- **What you will do**:
Using the data that follows, give again word for word the lines between the one holding "FIGURE 2 | Effect" and the one holding "Figure 7. Pore", inclusive. Omit the pictures.

- **Exercise data**:
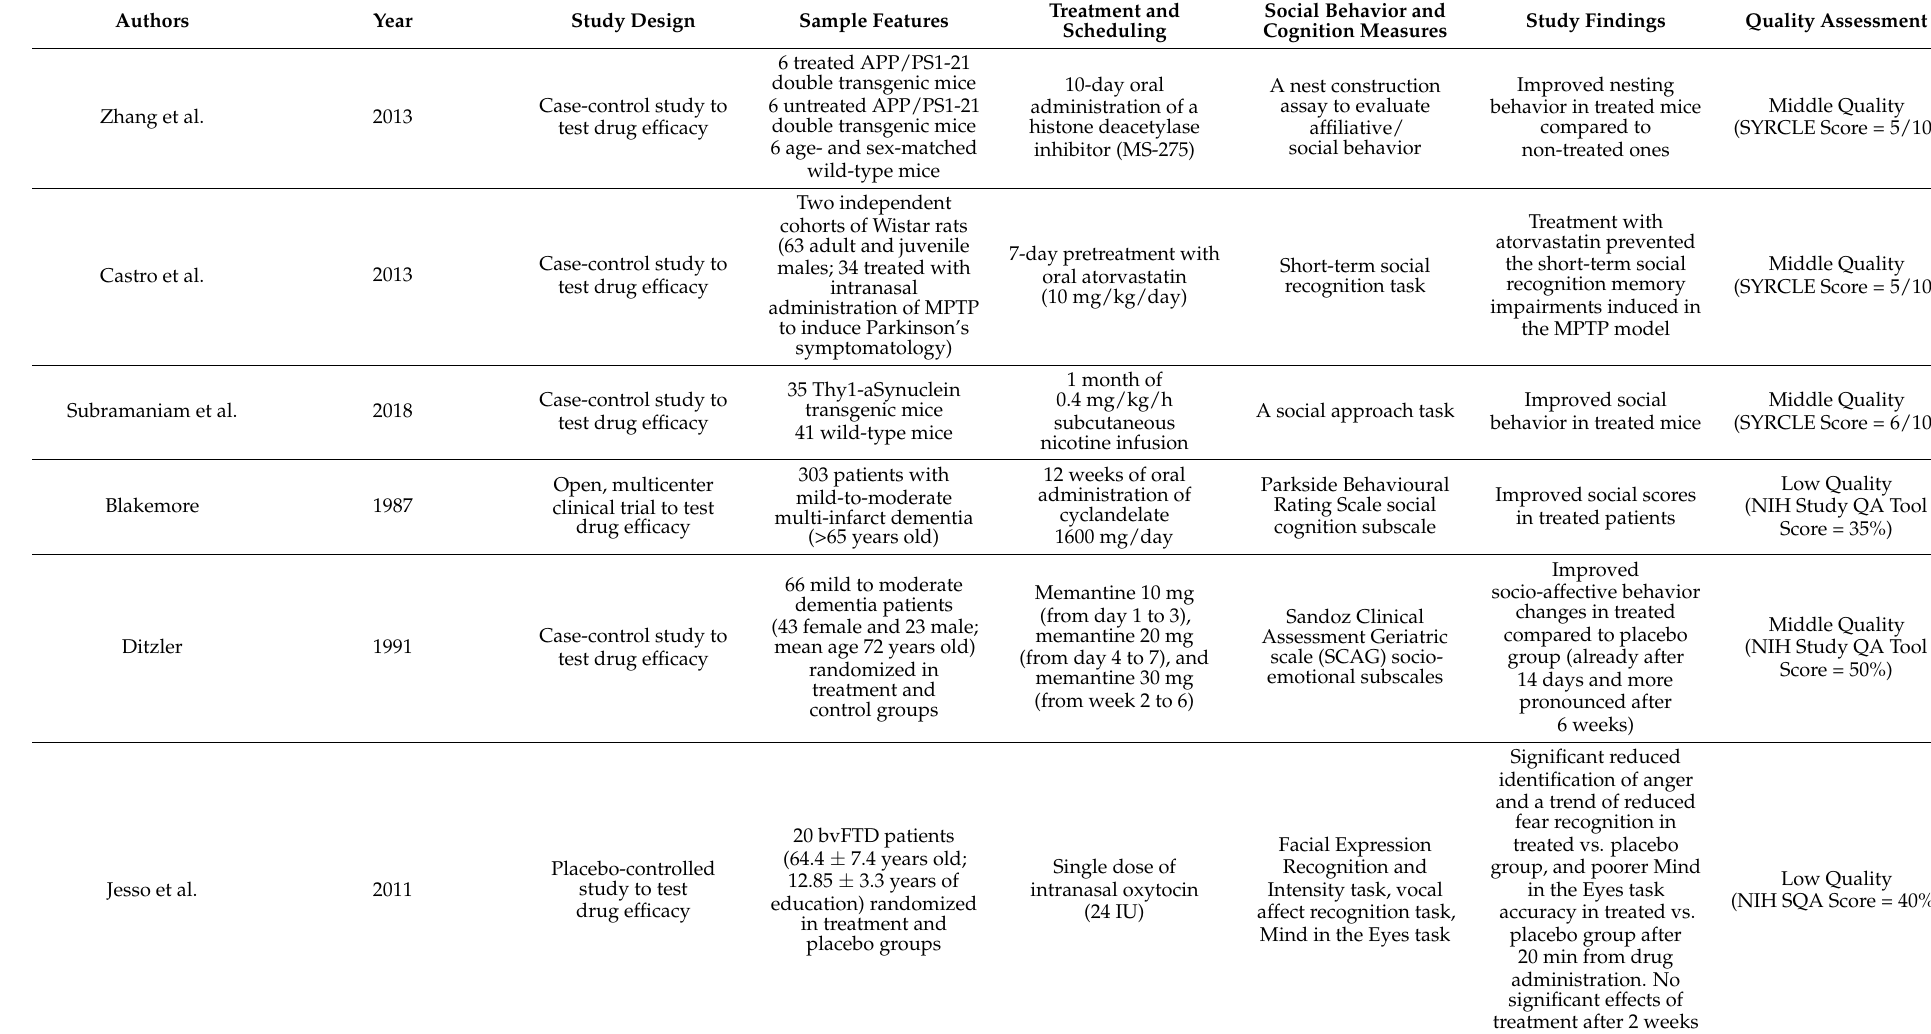
Table 1. Pharmacological treatment studies in animal models and neurocognitive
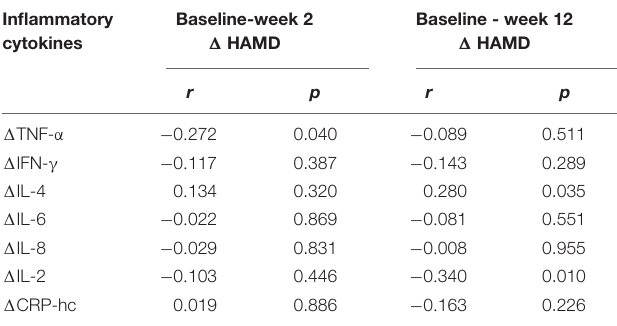
TABLE 5 | Correlations between decreased HAMD score and decreased serum levels of inflammatory cytokines before and after TMS treatment in patients with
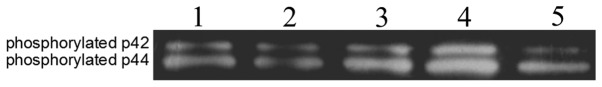
Influence of the different concentration Res on the expression of phosphorylated p42/44 ERK in AA synoviocytes. Lane 1, AA model group; lanes 2–4, stimulated by Res (0.5, 5 and 50 mg/l, respectively); lane 5, chelerythrine and 5 mg/l Res. AA, adjuvant arthritis; Res, resveratrol.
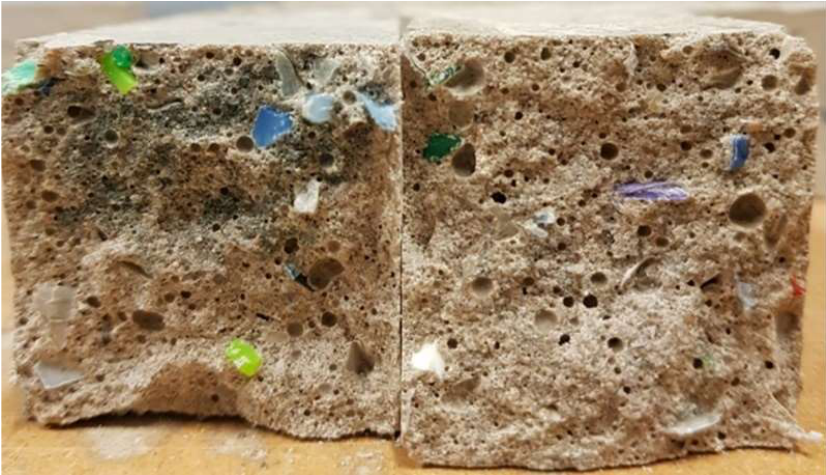
Figure 7. Cross sections of specimens (from left: mortars 10S80P and 10S40P).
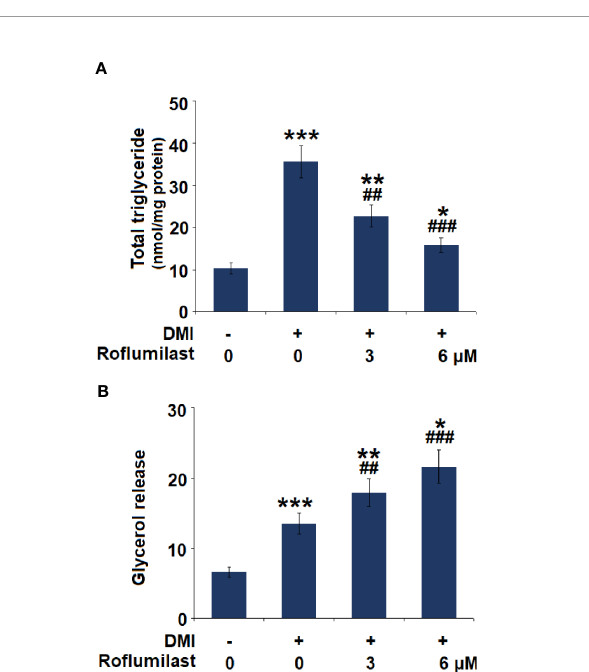
FIGURE 2 | Effect of Ro fl umilast on adipogenesis in 3T3-L1 cells. Cells were incubated with differentiation cocktail (DMI) medium with Ro fl umilast (3 and 6 m M). (A) Cells were stained with Oil Red O on day 8; (B) Lipid accumulation was examined by measuring absorbance at 540 nm of Oil Red O (*, **, ***, P < 0.05, 0.01, 0.005 vs. vehicle group; ## , ### , P < 0.01, 0.005 vs. DMI group, n = 6).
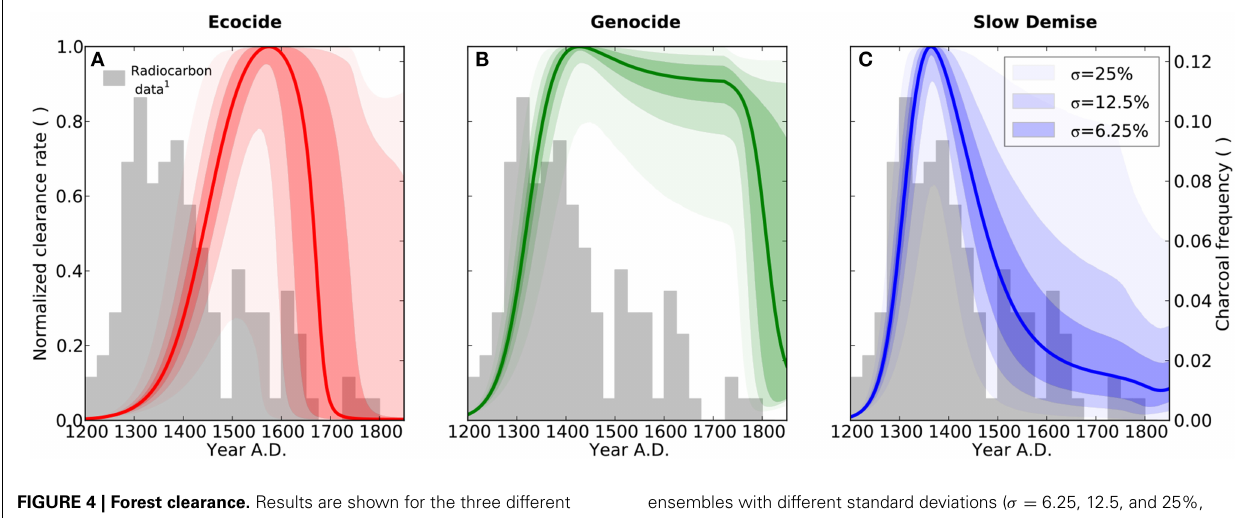
ensembles with different standard deviations ( σ = 6.25, 12.5, and 25%, respectively) of the normal distribution from which the perturbed parameters of the ensemble were drawn. The bars show the relative frequency of dated charcoal remains used here as a semi-quantitative proxy for the intensity of slash-and-burn activities, 1: Radiocarbon dates compiled by Hunt and Lipo (2006), see Table A1 and Materials and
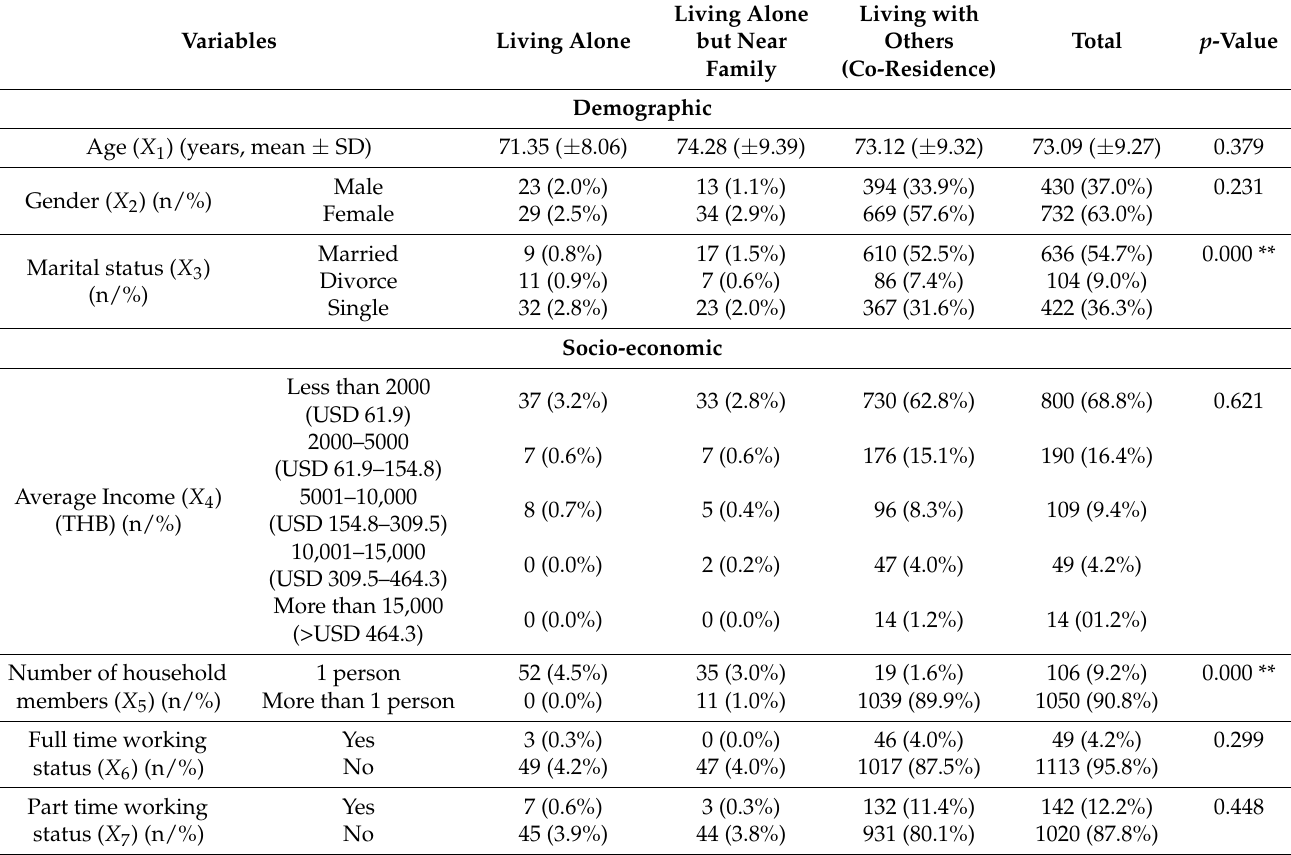
Table 2. The demographic and socio-economic characteristics of older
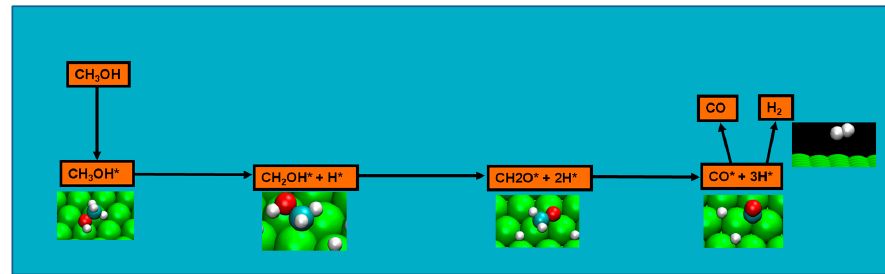
Figure 3. Representation of the methanol decomposition via hybrid route (I). Red color stands for oxygen, blue for carbon, white for hydrogen and green for ruthenium.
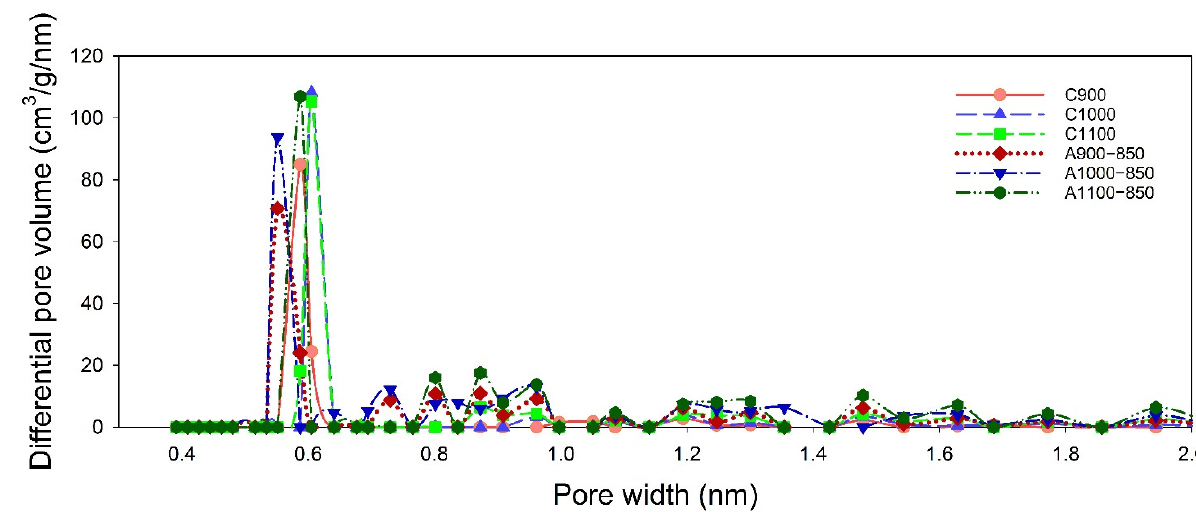
Figure 7. Pore size distributions of the samples, derived from the N 2 adsorption isotherms at − 196 °C by the NLDFT model.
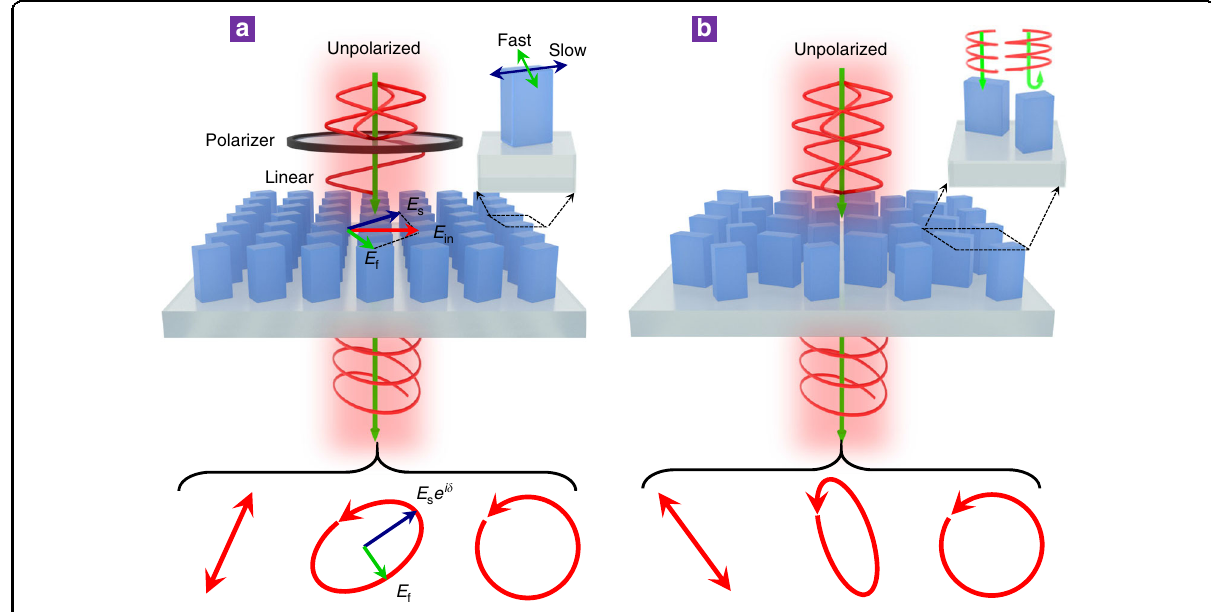
Fig. 1 Comparison of the polarization controls based on the birefringence and dichroism metasurfaces. a Schematic of conventional polarization control based on a cascaded linear polarizer and birefringent single-meta-atom metasurface. The incident beam with well-de fi ned polarization was converted to arbitrary polarization states by imparting different phase retardations on orthogonal linear polarizations along the fast and slow axes of the birefringent meta-atom. b Schematic of the proposed all-in-one polarizer that can function at an arbitrary position on the Poincaré sphere by design based on a dielectric metasurface composed of dimerized nanopillars, which can directly operate with unpolarized incident light and generate arbitrary polarization states, including linear, elliptical and circular polarizations, regardless of the incident polarization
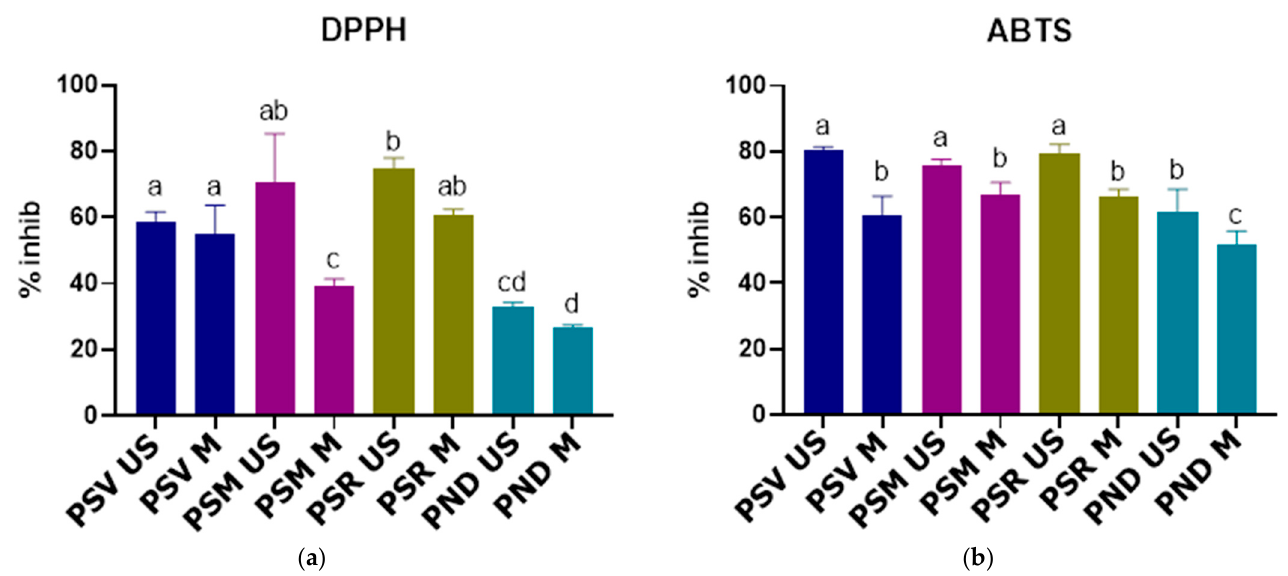
Figure 2. ( a ) Extract antioxidant activity (AOA) expressed by inhibition percentages (DPPH method); ( b ) extract AOA expressed by inhibition percentages (ABTS method); different letters indicate significant differences; PSV US— P. sylvestris (Vama) extract obtained by UAE; PSV M— P. sylvestris (Vama) extract obtained by MAE; PSM US— P. sylvestris (Medias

- **Finished exercise**:
FIGURE 2 | Effect of Ro fl umilast on adipogenesis in 3T3-L1 cells. Cells were incubated with differentiation cocktail (DMI) medium with Ro fl umilast (3 and 6 m M). (A) Cells were stained with Oil Red O on day 8; (B) Lipid accumulation was examined by measuring absorbance at 540 nm of Oil Red O (*, **, ***, P < 0.05, 0.01, 0.005 vs. vehicle group; ## , ### , P < 0.01, 0.005 vs. DMI group, n = 6).
ensembles with different standard deviations ( σ = 6.25, 12.5, and 25%, respectively) of the normal distribution from which the perturbed parameters of the ensemble were drawn. The bars show the relative frequency of dated charcoal remains used here as a semi-quantitative proxy for the intensity of slash-and-burn activities, 1: Radiocarbon dates compiled by Hunt and Lipo (2006), see Table A1 and Materials and
Table 2. The demographic and socio-economic characteristics of older
Figure 3. Representation of the methanol decomposition via hybrid route (I). Red color stands for oxygen, blue for carbon, white for hydrogen and green for ruthenium.
Figure 7. Pore size distributions of the samples, derived from the N 2 adsorption isotherms at − 196 °C by the NLDFT model.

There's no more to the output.